_Goal of the exercise:_
Would you set down the data that follows, word for word, without any pictures?

_Records shown:_

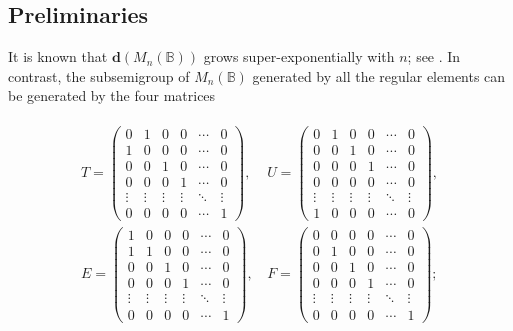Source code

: \documentclass[11pt]{article}
\numberwithin{equation}{section}
\newcommand{\B}{\mathbb{B}}
\newcommand{\Bn}{M_n(\B)}
\renewcommand{\d}{\mathbf{d}}
\begin{document}
\subsection{Preliminaries}
\label{sec:BMatPrelim}

It is known that $\d(\Bn)$ grows super-exponentially with $n$; see
. In contrast, the subsemigroup of $\Bn$ generated
by all the regular elements can be generated by the four matrices

\begin{align}
  \label{eq:RegularGens}
  \begin{split}
  T = \begin{pmatrix}
    0 & 1 & 0 & 0 & \cdots & 0 \\
    1 & 0 & 0 & 0 & \cdots & 0 \\
    0 & 0 & 1 & 0 & \cdots & 0 \\
    0 & 0 & 0 & 1 & \cdots & 0 \\
    \vdots  & \vdots & \vdots & \vdots & \ddots & \vdots\\
    0 & 0 & 0 & 0 & \cdots & 1 
  \end{pmatrix}\text{, }&
  U = \begin{pmatrix}
    0 & 1 & 0 & 0 & \cdots & 0 \\
    0 & 0 & 1 & 0 & \cdots & 0 \\
    0 & 0 & 0 & 1 & \cdots & 0 \\
    0 & 0 & 0 & 0 & \cdots & 0 \\
    \vdots  & \vdots & \vdots & \vdots & \ddots & \vdots\\
    1 & 0 & 0 & 0 & \cdots & 0 
  \end{pmatrix},\\
  E = \begin{pmatrix}
    1 & 0 & 0 & 0 & \cdots & 0 \\
    1 & 1 & 0 & 0 & \cdots & 0 \\
    0 & 0 & 1 & 0 & \cdots & 0 \\
    0 & 0 & 0 & 1 & \cdots & 0 \\
    \vdots  & \vdots & \vdots & \vdots & \ddots & \vdots\\
    0 & 0 & 0 & 0 & \cdots & 1 
  \end{pmatrix}\text{, }&
  F = \begin{pmatrix}
    0 & 0 & 0 & 0 & \cdots & 0 \\
    0 & 1 & 0 & 0 & \cdots & 0 \\
    0 & 0 & 1 & 0 & \cdots & 0 \\
    0 & 0 & 0 & 1 & \cdots & 0 \\
    \vdots  & \vdots & \vdots & \vdots & \ddots & \vdots\\
    0 & 0 & 0 & 0 & \cdots & 1
  \end{pmatrix};
\end{split}
\end{align}
\end{document}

_Task response:_
Source code

: \documentclass[11pt]{article}
\numberwithin{equation}{section}
\newcommand{\B}{\mathbb{B}}
\newcommand{\Bn}{M_n(\B)}
\renewcommand{\d}{\mathbf{d}}
\begin{document}
\subsection{Preliminaries}
\label{sec:BMatPrelim}

It is known that $\d(\Bn)$ grows super-exponentially with $n$; see
. In contrast, the subsemigroup of $\Bn$ generated
by all the regular elements can be generated by the four matrices

\begin{align}
  \label{eq:RegularGens}
  \begin{split}
  T = \begin{pmatrix}
    0 & 1 & 0 & 0 & \cdots & 0 \\
    1 & 0 & 0 & 0 & \cdots & 0 \\
    0 & 0 & 1 & 0 & \cdots & 0 \\
    0 & 0 & 0 & 1 & \cdots & 0 \\
    \vdots  & \vdots & \vdots & \vdots & \ddots & \vdots\\
    0 & 0 & 0 & 0 & \cdots & 1 
  \end{pmatrix}\text{, }&
  U = \begin{pmatrix}
    0 & 1 & 0 & 0 & \cdots & 0 \\
    0 & 0 & 1 & 0 & \cdots & 0 \\
    0 & 0 & 0 & 1 & \cdots & 0 \\
    0 & 0 & 0 & 0 & \cdots & 0 \\
    \vdots  & \vdots & \vdots & \vdots & \ddots & \vdots\\
    1 & 0 & 0 & 0 & \cdots & 0 
  \end{pmatrix},\\
  E = \begin{pmatrix}
    1 & 0 & 0 & 0 & \cdots & 0 \\
    1 & 1 & 0 & 0 & \cdots & 0 \\
    0 & 0 & 1 & 0 & \cdots & 0 \\
    0 & 0 & 0 & 1 & \cdots & 0 \\
    \vdots  & \vdots & \vdots & \vdots & \ddots & \vdots\\
    0 & 0 & 0 & 0 & \cdots & 1 
  \end{pmatrix}\text{, }&
  F = \begin{pmatrix}
    0 & 0 & 0 & 0 & \cdots & 0 \\
    0 & 1 & 0 & 0 & \cdots & 0 \\
    0 & 0 & 1 & 0 & \cdots & 0 \\
    0 & 0 & 0 & 1 & \cdots & 0 \\
    \vdots  & \vdots & \vdots & \vdots & \ddots & \vdots\\
    0 & 0 & 0 & 0 & \cdots & 1
  \end{pmatrix};
\end{split}
\end{align}
\end{document}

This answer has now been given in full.